Drawback is the more common name to which this type of duty recovery is referred. IPR is the name specifically used within the European Union. IPR distinguishes itself from drawback as for IPR a license needs to be obtained prior to importation of the product that will be re-exported. Drawback has no such requirement. This makes it perhaps easier to go back in time and claim drawback, but the EU’s IPR license will only be issued in case the importer has an accounting system that can clearly identify the goods for which duty drawback files are claimed, making the refund process more organized from day 1. The EU distinguishes IPR drawback and IPR refund, with IPR refund as the required system mostly for excise goods.
- 2.
The main differences between OPR and US 9802 are that USA only allows limited transformation/processing, duty relief is based on HS code/value of exported product (EU) or a reduction in value over which duties are paid upon re-import of the finished product (US), and in the EU (like with IPR), a license is required prior to export of the goods to be returned.
- 3.
In a Dutch Tariefcommissie case (1995/45, nr 13023, of 19 October 1994), part of the case the court ruled on related to a Ferrari imported into the European Union without documentation regarding its origin and without claiming a duty exemption based on the returned good provisions is still a dutiable import. Although it is commonly known the Ferraris are solely manufactured in Italy (i.e., European Union origin) and the court was willing to confirm the country of origin of the Ferrari as being Italy, the importer that wanted to re-import the Ferrari as a returned good was denied his claim to duty-free treatment because the period allowed for goods to be outside the EU (3 years) had expired.
- 4.

## Work request
Write out the customs duty passage word for word, starting with "Drawback is the" and going on through "for excise goods.". The entries that follow have nothing to do with the customs duty passage.

## Dataset content
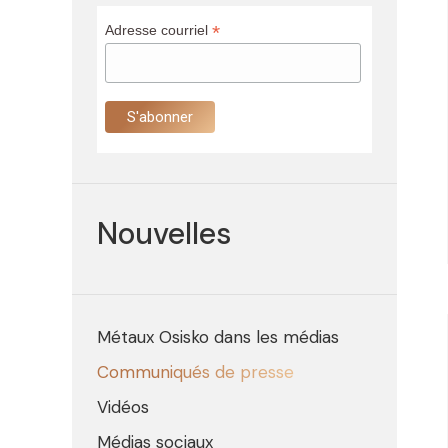
*
Adresse courriel
Nouvelles
Métaux Osisko dans les médias
Communiqués de presse
Vidéos
Médias sociaux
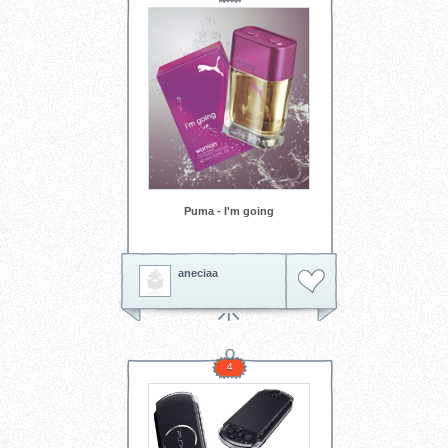
Puma - I'm going
aneciaa
4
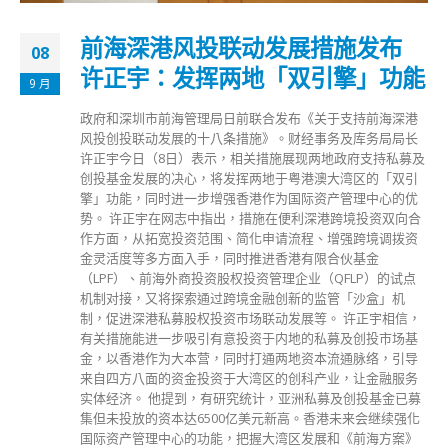
前海深港风投联动发展措施发布
08
许正宇：发挥两地「双引擎」功能
9 月
政府和深圳市前海管理局日前联合发布《关于支持前海深港
风投创投联动发展的十八条措施》。财经事务及库务局局长
许正宇今日（8日）表示，相关措施展现两地政府支持私募及
创投基金发展的决心，将发挥两地于粤港澳大湾区的「双引
擎」功能，同时进一步增强香港作为国际资产管理中心的优
势。 许正宇在网志中指出，措施在便利深港跨境投资双向合
作方面，从拓宽投资范围、简化申请流程、增强跨境调拨资
金灵活度等多方面入手，同时推进香港有限合伙基金
（LPF）、前海外商投资股权投资管理企业（QFLP）的试点
机制对接，又将探索通过跨境金融创新的监管「沙盒」机
制，促进深港私募股权投资市场联动发展等。 许正宇相信，
有关措施能进一步吸引有意投资于内地的私募及创投市场基
金，以香港作为大本营，同时打通两地资本流通脉络，引导
来自四方八面的资金投资于大湾区的创科产业，让金融服务
实体经济。 他提到，有研究统计，亚洲私募及创投基金已募
集但未投放的资本达6500亿美元新高。香港未来会继续强化
国际资产管理中心的功能，把握大湾区发展和《前海方案》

## Solution to the exercise
Drawback is the more common name to which this type of duty recovery is referred. IPR is the name specifically used within the European Union. IPR distinguishes itself from drawback as for IPR a license needs to be obtained prior to importation of the product that will be re-exported. Drawback has no such requirement. This makes it perhaps easier to go back in time and claim drawback, but the EU’s IPR license will only be issued in case the importer has an accounting system that can clearly identify the goods for which duty drawback files are claimed, making the refund process more organized from day 1. The EU distinguishes IPR drawback and IPR refund, with IPR refund as the required system mostly for excise goods.